Targeted Supports benefit students with more specific needs

  • Pair individual students with positive peers who can serve as role models and provide support during potentially frustrating situations. Rotate these peers at regular intervals throughout the year.
  • Provide proximity by positioning yourself nearby individual students who may require support and encouragement during potentially frustrating situations.
  • Intersperse activities in which students experience success with activities that are frustrating for them in order to help them to regain control of their frustration.
  • Work with individual students to develop low-key cues and prompts that you can use to remind them to use their frustration management strategies.
  • For students with high levels of physical energy, create multiple opportunities for movement throughout the school day. This type of physical release can reduce frustration levels for many individuals.
  • Work with individual students to identify potential situations that cause frustration and put strategies in place to help to alleviate or reduce frustration.
  • For students who require increased structure and reassurance, develop and review social stories to help them manage typical situations that may cause them frustration.
  • Practise managing frustration through role-playing situations that students identify as frustrating.
  • Develop self-monitoring strategies students can use to reflect on and keep track of how they manage frustration throughout the school day.
  • Set up a systematic approach to reinforcement for students who are working on managing their frustration levels.

Parents know their children well and can offer insights on how to support their social and emotional well-being. There is strength in collaborating on strategies that could be used at home, at school and in the community.

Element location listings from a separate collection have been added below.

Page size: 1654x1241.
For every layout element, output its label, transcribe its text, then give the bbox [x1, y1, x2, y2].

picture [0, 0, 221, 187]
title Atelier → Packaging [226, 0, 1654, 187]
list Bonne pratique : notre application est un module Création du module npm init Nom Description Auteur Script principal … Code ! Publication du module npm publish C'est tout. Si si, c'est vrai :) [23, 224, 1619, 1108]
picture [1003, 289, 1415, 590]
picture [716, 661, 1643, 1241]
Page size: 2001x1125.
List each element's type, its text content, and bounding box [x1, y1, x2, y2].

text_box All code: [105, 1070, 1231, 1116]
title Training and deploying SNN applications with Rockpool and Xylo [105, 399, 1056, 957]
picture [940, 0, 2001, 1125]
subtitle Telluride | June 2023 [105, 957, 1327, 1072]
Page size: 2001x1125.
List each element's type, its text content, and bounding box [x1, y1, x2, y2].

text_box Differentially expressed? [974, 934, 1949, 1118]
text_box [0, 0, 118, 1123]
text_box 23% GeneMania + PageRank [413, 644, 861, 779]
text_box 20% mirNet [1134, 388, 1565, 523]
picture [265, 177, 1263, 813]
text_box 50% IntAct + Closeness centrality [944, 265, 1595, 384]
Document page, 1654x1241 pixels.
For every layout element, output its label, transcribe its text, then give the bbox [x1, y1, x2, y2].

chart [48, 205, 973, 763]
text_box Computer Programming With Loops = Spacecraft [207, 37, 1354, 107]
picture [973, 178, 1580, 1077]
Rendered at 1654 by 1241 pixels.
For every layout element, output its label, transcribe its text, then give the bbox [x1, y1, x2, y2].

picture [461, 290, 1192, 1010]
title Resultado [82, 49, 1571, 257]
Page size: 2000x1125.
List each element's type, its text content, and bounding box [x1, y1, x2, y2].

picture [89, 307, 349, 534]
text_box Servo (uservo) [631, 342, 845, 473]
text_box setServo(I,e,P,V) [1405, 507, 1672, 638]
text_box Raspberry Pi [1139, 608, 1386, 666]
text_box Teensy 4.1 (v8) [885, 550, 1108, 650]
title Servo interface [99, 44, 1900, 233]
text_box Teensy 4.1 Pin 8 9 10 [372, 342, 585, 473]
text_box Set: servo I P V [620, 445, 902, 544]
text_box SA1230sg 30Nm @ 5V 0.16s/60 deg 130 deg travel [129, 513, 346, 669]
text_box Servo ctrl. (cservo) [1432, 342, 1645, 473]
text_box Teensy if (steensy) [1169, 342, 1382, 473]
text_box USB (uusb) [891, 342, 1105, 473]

Specialized Supports benefit the small number of students with sensory, physical, cognitive or behavioural needs that require intensive, individualized interventions

  • Consider time-limited participation for specific activities that trigger intense frustration for an individual student. They may benefit from participating in part of the activity and, if possible, gradually increase their participation time throughout the school year.
  • Develop an individual behaviour support plan focused on managing frustration that could include reinforcement strategies. Collaborate with the student's family and other community service providers to develop strategies and supports for the student.